The evidentiary test is met when Crown counsel is satisfied there is a strong, solid case of substance to present to the court. If there is not the Crown will discontinue the prosecution.

If the Crown is satisfied that the evidentiary test is met, the Crown considers whether the public interest requires a prosecution. This is a complex question and very fact driven.

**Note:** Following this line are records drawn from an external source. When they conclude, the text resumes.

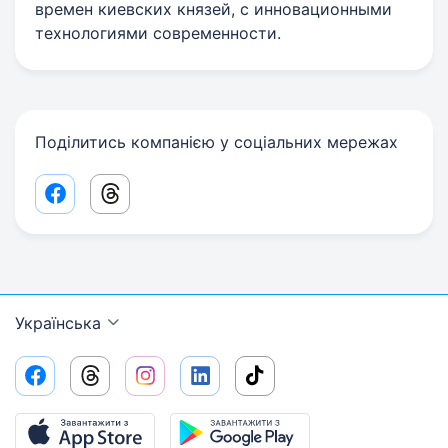
времен киевских князей, с инновационными
технологиями современности.
Поділитись компанією у соціальних мережах
Facebook share link
Threads share link
Українська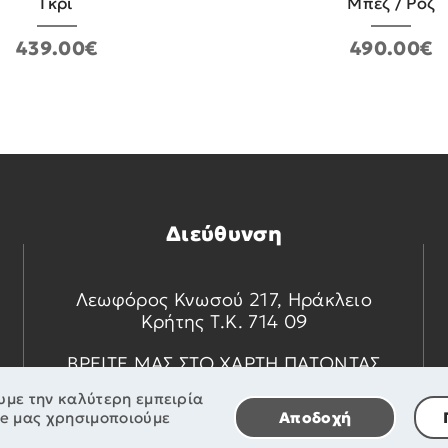
Γκρι
Mπεζ / Ροζ
439.00€
490.00€
Διεύθυνση
Λεωφόρος Κνωσού 217, Ηράκλειο
Κρήτης Τ.Κ. 714 09
ΒΡΕΙΤΕ ΜΑΣ ΣΤΟ ΧΑΡΤΗ ΠΑΤΩΝΤΑΣ
ΕΔΩ
υμε την καλύτερη εμπειρία
te μας χρησιμοποιούμε
Αποδοχή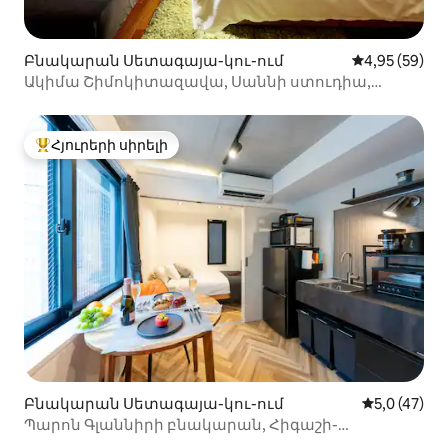
Բնակարան Սետագայա-կու-ում
Միջին վարկա
4,95 (59)
Ակիմա Շիմոկիտազավա, Սաննի ստուդիա,
հանգիստ փողոց — .
Հյուրերի սիրելի
Հյուրերի սիրելի լավագույն տները
Բնակարան Սետագայա-կու-ում
Միջին վարկ
5,0 (47)
Պարոն Գլաննիրի բնակարան, Հիգաշի-
Կիտասավա կայարանից 30 վայրկյան քայլելու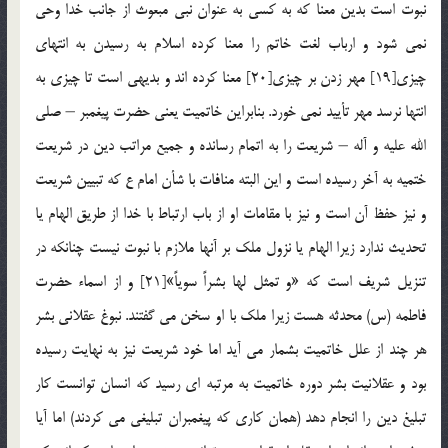
نبوت است بدين معنا كه به كسي به عنوان نبي مبعوث از جانب خدا وحي
نمي شود و ارباب لغت خاتم را معنا كرده اسلام به رسيدن به انتهاي
چيزي[19] مهر زدن بر چيزي[20] معنا كرده اند و بديهي است تا چيزي به
انتها نرسد مهر تأييد نمي خورد. بنابراين خاتميت يعني حضرت پيغمبر – صلي
الله عليه و آله – شريعت را به اتمام رسانده و جميع مراتب دين در شريعت
ختميه به آخر رسيده است و اين البته منافات با شأن امام ع كه تبيين شريعت
و نيز حفظ آن است و نيز با مقامات او از باب ارتباط با خدا از طريق الهام يا
تحديث ندارد زيرا الهام يا نزول ملك بر آنها ملازم با نبوت نيست چنانكه در
تنزيل شريف است كه «و تمثل لها بشراً سوياً»[21] و از اسماء حضرت
فاطمه (س) محدثه هست زيرا ملك با او سخن مي گفتند. نبوغ عقلاني بشر
هر چند از علل خاتميت بشمار مي آيد اما خود شريعت نيز به نهايت رسيده
بود و عقلانيت بشر دوره خاتميت به مرتبه اي رسيد كه انسان توانست كار
تبليغ دين را انجام دهد (همان كاري كه پيغمبران تبليغي مي كردند) اما آيا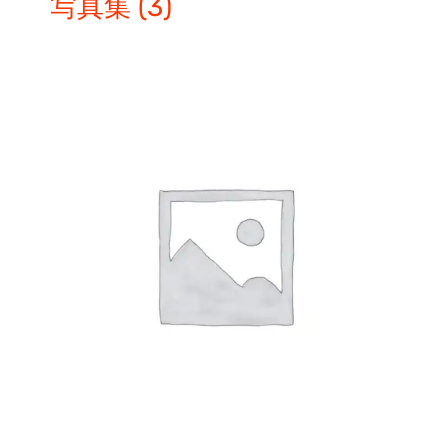
写真集
(3)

The Alberta Department of Justice suggests the factors to consider include:

It is generally in the public interest to proceed with a prosecution where the following factors exist or are alleged.
the conduct was serious, because, for example:
weapons were used
violence was used or threatened
the conduct was planned, premeditated and/or motivated
there was significant harm, loss or injury caused to the complainant and/or the community
the victim was vulnerable (e.g., a child, a senior, a spouse, a person who was dependent upon the accused, a person who serves the public)
the offence involved an abuse of a position of authority or trust
the offence was directed at the administration of justice;
the accused's degree of culpability and responsibility was significant (especially if in relation to any other parties who were involved in the conduct);
the offence was motivated by discrimination against the complainant's ethnic or national origin, sex, religious beliefs, political views or sexual orientation;
owing to a previous related record or other antecedents, it is likely that, absent a prosecution, the accused will continue or repeat the conduct (i.e., there is a need for individual deterrence); and/or
there exists a need to denounce the conduct and deter others.
The following are some of the public interest factors that may militate against commencing or continuing a prosecution.
the offence is of a trivial or technical nature;
a conviction is likely to result in a very small or insignificant penalty;
the consequences of a prosecution or conviction would be unduly harsh or oppressive for the accused;
the accused has remedied the loss or harm (although accused persons must not avoid prosecution solely because they make restitution);
the accused has demonstrated genuine remorse and has steps taken towards rehabilitation (the significance of which must be assessed in the context of the seriousness of the offence);
the desired result could be achieved through an alternative to prosecution (e.g., the matter could be effectively addressed through the Alberta Adult Alternative Measures Program (see the guideline Adult Alternative Measures Program) when dealing with adult offenders, or the Youth Criminal Justice Act Extra-judicial Sanctions Program (see the guideline Youth Extrajudicial Sanctions Program) when in dealing with young persons);
the law that is alleged to have been breached is obsolete or obscure; and/or
a prosecution could publicize information that that could harm confidential informants, ongoing investigation, international relations or national security, or other important local and national interests.
The following are additional factors that may be considered in respect of the public interest criterion.
the circumstances of the accused, including his or her age, maturity, mental health, criminal antecedents (including other outstanding charges or extant court orders) and background;
the likely effect of a prosecution on public morale and the public's confidence in the justice system;
the length and expense of the trial when considered in relation to the seriousness or triviality of the offence, the likely sentence that would result from a conviction, and the attendant public benefit(s);
the degree of past or anticipated cooperation of the accused in the investigation, apprehension or prosecution of others (see also, the guidelines and practice memoranda pertaining to Informants);
the willingness and ability of witnesses, including – where necessary – the complainant, to testify in the proceedings;
the time which has elapsed since the offence was committed;
the availability of compensation, restitution, or reparation to any person or body upon a successful prosecution, including any entitlement criminal compensation, reparation or forfeiture if a prosecution action is taken; and/or
whether, due to the passage of time, the alleged offence is triable only on indictment.